──────── Data supplied
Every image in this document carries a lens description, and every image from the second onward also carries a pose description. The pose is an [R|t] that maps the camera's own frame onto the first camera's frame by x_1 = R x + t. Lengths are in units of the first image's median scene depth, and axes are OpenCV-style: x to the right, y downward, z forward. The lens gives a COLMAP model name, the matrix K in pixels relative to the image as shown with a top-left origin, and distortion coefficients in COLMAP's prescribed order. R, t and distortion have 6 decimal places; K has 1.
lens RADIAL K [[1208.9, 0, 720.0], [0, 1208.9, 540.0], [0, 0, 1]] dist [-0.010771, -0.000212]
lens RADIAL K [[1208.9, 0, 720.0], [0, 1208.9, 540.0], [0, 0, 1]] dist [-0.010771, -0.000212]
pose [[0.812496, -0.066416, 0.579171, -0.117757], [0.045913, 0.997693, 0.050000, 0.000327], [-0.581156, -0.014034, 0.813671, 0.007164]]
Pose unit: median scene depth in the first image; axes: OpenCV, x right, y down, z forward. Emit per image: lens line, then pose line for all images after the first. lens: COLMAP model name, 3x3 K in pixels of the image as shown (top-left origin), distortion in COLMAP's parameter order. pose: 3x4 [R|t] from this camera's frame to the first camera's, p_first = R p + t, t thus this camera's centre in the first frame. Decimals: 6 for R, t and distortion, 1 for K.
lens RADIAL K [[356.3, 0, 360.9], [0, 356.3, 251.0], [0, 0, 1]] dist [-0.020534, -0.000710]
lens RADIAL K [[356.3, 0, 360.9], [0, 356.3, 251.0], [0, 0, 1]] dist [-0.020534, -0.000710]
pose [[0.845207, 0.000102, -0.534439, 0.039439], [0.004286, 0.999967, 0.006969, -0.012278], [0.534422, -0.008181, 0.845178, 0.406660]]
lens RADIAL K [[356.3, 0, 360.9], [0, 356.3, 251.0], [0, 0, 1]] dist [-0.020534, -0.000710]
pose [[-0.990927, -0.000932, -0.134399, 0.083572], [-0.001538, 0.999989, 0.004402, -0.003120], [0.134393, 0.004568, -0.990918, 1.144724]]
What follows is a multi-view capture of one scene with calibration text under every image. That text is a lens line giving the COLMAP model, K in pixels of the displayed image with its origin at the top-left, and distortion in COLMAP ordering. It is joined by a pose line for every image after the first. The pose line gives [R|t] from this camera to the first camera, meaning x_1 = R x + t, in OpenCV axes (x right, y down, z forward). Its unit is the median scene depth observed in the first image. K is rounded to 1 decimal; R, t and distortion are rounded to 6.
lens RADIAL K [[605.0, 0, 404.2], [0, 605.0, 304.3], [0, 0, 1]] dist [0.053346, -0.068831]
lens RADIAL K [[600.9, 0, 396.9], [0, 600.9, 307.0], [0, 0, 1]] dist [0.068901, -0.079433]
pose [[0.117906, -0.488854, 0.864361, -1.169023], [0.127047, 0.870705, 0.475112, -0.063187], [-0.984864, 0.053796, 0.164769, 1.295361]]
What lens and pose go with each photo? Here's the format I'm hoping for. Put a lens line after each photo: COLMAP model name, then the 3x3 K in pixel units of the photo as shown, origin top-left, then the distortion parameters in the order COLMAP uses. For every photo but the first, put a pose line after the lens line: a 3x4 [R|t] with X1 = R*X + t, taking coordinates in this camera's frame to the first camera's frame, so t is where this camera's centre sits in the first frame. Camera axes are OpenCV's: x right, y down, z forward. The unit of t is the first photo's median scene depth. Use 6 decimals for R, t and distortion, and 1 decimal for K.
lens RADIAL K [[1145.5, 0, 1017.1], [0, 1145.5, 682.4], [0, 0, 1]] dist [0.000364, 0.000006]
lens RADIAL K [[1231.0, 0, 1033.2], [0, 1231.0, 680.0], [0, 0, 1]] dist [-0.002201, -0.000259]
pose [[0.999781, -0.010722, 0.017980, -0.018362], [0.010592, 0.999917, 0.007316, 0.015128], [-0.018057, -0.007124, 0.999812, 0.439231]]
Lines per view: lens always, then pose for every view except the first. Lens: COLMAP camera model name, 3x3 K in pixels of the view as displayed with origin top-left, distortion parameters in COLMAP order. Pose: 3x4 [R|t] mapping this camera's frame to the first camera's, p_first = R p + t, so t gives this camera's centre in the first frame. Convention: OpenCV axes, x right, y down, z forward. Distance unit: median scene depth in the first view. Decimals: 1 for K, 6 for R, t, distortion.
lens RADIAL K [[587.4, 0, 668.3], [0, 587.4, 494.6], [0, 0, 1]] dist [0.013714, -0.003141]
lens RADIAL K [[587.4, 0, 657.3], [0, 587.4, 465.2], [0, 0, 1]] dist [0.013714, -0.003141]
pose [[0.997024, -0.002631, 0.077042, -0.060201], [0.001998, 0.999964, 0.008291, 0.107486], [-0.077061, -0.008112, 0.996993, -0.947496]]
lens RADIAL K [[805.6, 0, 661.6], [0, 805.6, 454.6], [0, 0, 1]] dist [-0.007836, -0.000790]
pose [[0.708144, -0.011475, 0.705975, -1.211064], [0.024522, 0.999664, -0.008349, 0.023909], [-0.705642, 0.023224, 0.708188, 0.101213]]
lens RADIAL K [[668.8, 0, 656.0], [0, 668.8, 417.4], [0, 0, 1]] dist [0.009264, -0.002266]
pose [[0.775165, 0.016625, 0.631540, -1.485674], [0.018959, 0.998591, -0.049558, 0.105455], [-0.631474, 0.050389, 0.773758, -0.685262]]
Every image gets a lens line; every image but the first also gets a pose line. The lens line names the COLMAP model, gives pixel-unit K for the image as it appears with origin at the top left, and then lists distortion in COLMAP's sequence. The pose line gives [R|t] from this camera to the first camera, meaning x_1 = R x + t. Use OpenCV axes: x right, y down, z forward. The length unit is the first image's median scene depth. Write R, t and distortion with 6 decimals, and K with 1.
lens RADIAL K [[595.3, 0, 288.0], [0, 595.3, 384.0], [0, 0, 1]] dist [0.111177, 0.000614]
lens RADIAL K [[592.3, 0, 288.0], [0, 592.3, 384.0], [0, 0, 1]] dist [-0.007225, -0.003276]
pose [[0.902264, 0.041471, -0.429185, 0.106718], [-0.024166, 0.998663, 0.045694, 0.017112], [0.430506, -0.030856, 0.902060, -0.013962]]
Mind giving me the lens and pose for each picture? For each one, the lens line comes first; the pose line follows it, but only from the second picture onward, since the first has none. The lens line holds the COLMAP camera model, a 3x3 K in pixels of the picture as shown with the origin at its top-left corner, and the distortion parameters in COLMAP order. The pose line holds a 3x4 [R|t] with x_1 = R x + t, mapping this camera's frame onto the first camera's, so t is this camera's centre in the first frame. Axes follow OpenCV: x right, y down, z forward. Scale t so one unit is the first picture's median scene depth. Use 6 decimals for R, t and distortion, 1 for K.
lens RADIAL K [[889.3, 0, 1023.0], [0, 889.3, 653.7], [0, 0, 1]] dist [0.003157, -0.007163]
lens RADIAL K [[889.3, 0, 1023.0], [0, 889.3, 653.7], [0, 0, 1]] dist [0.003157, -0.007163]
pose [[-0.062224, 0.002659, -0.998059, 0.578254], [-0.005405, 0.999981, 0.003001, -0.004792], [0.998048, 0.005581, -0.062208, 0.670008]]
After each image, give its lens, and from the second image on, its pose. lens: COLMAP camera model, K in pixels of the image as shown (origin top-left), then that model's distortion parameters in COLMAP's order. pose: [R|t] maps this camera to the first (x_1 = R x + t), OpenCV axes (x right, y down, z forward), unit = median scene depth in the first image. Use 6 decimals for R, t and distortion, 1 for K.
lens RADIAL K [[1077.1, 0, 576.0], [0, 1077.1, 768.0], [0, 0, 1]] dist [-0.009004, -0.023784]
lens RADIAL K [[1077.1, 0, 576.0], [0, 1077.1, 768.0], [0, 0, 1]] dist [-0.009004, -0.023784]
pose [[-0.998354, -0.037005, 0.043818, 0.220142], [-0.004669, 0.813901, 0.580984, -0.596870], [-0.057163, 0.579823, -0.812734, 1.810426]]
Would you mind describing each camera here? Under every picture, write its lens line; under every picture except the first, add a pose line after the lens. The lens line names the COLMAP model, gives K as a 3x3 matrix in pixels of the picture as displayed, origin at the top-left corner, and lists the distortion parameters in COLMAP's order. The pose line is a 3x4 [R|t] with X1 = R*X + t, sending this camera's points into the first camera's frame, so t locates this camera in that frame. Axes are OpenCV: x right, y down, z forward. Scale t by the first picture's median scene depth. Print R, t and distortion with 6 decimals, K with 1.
────────────────
Quote the lines word for word, starting at the first line and ending at the line that contains "-0.014034, 0.813671, 0.007164]]", with both of those lines included.

Every image in this document carries a lens description, and every image from the second onward also carries a pose description. The pose is an [R|t] that maps the camera's own frame onto the first camera's frame by x_1 = R x + t. Lengths are in units of the first image's median scene depth, and axes are OpenCV-style: x to the right, y downward, z forward. The lens gives a COLMAP model name, the matrix K in pixels relative to the image as shown with a top-left origin, and distortion coefficients in COLMAP's prescribed order. R, t and distortion have 6 decimal places; K has 1.
lens RADIAL K [[1208.9, 0, 720.0], [0, 1208.9, 540.0], [0, 0, 1]] dist [-0.010771, -0.000212]
lens RADIAL K [[1208.9, 0, 720.0], [0, 1208.9, 540.0], [0, 0, 1]] dist [-0.010771, -0.000212]
pose [[0.812496, -0.066416, 0.579171, -0.117757], [0.045913, 0.997693, 0.050000, 0.000327], [-0.581156, -0.014034, 0.813671, 0.007164]]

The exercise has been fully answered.